The company lost $594 million in the first quarter, or 21 cents per share, compared with last year’s first-quarter loss of $505 million, or 18 cents per share. The widening loss was aggravated by a $327 million charge related to severance costs and slumping subscribership. Sales fell 12 percent to $8.21 billion.
Sprint’s subscriber base shrunk from 49.3 million to 49.1 million after losing 1.25 million postpaid customers and 90,000 prepaid customers. The company has lost more than 6 million customers in the past six quarters.
Increases in wholesale subscribers and prepaid customers helped to offset losses of postpaid customers. Open network devices like the Amazon Kindle 2 drove a 394,000 net increase in wholesale subscribers, although most of the growth was in services with lower ARPU. The company also gained a net 764,000 prepaid subscribers on its iDEN network.
The company’s postpaid churn rate continued to be higher than that of competitors AT&T and Verizon Wireless, hitting 2.25 percent in the first quarter. Sprint said the sequential increase in churn was driven by deactivations on business lines, though the churn rate decreased compared with last year’s figure of 2.45 percent. Churn in the company’s prepaid Boost Mobile segment fell to 6.9 percent as the prepaid service attempted to fix ongoing problems with text messaging delivery delays caused by growth in subscribers.

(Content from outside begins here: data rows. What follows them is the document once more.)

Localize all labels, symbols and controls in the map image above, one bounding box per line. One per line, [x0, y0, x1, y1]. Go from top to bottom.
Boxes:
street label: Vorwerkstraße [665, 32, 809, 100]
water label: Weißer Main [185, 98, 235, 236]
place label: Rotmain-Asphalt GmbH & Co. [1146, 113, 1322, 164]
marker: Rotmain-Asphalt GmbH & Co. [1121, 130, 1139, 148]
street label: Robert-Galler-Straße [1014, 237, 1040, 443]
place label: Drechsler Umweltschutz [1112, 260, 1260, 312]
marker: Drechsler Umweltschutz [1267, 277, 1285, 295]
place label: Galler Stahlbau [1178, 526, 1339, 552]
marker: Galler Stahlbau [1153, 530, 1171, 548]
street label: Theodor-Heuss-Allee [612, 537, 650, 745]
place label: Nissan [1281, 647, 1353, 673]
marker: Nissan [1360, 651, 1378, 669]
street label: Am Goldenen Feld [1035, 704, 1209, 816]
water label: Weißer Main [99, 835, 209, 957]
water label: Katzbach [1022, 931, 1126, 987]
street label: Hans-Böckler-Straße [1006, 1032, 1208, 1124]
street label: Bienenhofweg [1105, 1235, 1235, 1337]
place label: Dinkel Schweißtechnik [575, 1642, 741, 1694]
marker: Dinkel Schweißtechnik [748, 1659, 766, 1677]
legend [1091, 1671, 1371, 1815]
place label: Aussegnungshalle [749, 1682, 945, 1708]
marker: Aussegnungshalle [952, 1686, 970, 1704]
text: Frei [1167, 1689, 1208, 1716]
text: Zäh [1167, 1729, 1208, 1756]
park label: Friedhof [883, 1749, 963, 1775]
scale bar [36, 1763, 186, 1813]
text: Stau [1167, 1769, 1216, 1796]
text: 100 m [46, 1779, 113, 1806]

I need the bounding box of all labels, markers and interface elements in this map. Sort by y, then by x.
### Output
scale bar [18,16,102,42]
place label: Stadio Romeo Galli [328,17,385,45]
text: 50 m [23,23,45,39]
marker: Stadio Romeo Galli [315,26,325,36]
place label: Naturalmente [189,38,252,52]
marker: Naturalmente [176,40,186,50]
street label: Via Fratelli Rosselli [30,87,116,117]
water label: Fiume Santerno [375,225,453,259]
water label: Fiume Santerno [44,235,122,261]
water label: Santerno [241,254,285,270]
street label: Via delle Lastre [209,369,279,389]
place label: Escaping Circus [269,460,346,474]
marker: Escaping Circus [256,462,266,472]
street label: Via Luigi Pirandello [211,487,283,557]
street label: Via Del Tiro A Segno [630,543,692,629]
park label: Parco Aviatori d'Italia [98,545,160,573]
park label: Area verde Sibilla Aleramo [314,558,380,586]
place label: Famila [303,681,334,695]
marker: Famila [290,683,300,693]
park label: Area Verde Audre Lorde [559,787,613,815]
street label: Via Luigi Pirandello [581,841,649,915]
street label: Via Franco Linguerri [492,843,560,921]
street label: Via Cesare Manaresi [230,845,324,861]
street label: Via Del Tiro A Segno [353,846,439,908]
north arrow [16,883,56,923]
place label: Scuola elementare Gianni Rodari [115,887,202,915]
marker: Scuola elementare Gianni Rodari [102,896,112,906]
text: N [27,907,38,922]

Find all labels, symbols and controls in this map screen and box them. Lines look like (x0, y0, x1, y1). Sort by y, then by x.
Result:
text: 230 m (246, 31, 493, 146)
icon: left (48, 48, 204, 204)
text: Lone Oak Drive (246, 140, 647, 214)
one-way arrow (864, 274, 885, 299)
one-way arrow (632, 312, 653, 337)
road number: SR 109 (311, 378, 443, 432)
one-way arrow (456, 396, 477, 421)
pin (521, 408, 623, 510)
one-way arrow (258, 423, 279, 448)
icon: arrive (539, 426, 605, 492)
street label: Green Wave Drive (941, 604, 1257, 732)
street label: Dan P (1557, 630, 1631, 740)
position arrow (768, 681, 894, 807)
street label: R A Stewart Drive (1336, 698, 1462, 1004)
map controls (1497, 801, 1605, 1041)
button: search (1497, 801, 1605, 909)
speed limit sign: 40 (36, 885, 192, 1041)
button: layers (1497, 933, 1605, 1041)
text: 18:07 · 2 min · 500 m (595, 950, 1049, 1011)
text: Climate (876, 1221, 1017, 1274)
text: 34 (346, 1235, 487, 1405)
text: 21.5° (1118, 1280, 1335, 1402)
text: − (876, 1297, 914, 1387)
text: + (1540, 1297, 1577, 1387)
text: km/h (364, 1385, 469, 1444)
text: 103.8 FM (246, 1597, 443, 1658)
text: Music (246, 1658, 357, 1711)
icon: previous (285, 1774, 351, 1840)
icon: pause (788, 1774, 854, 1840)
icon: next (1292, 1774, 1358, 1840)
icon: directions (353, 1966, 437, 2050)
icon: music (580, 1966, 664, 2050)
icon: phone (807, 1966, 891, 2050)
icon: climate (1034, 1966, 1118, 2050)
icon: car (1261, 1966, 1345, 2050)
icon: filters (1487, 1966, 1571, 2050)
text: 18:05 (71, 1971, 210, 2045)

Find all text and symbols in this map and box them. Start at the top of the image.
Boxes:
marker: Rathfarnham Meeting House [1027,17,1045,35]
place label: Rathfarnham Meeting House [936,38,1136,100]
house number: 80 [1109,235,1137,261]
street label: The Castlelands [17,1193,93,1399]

Postpaid ARPU remained flat at $56 as growth in fixed-rate bundles offset seasonal declines in usage. Data revenues accounted for more than $15 to overall postpaid ARPU. Prepaid ARPU grew to $31, from $29 in last year’s first quarter and $30 last quarter.
Sprint expects subscriber losses to improve this year as it prepares to be the exclusive carrier of the Palm Pre. The iPhone competitor will be ready to launch by May 16, according to a company planning document leaked to Engadget.
Sprint often launches products on a Sunday, which has led to some speculation the handset could come out as early as May 17. The leaked document seemed to reaffirm the carrier’s commitment to launch the phone in the first half of the year, so consumers can reasonably expect the device to be available by the end of June.
In response to the leaked document, Sprint spokesman Sloat gave no update beyond the company’s initial announcement that the device would be launched in the first half of 2009.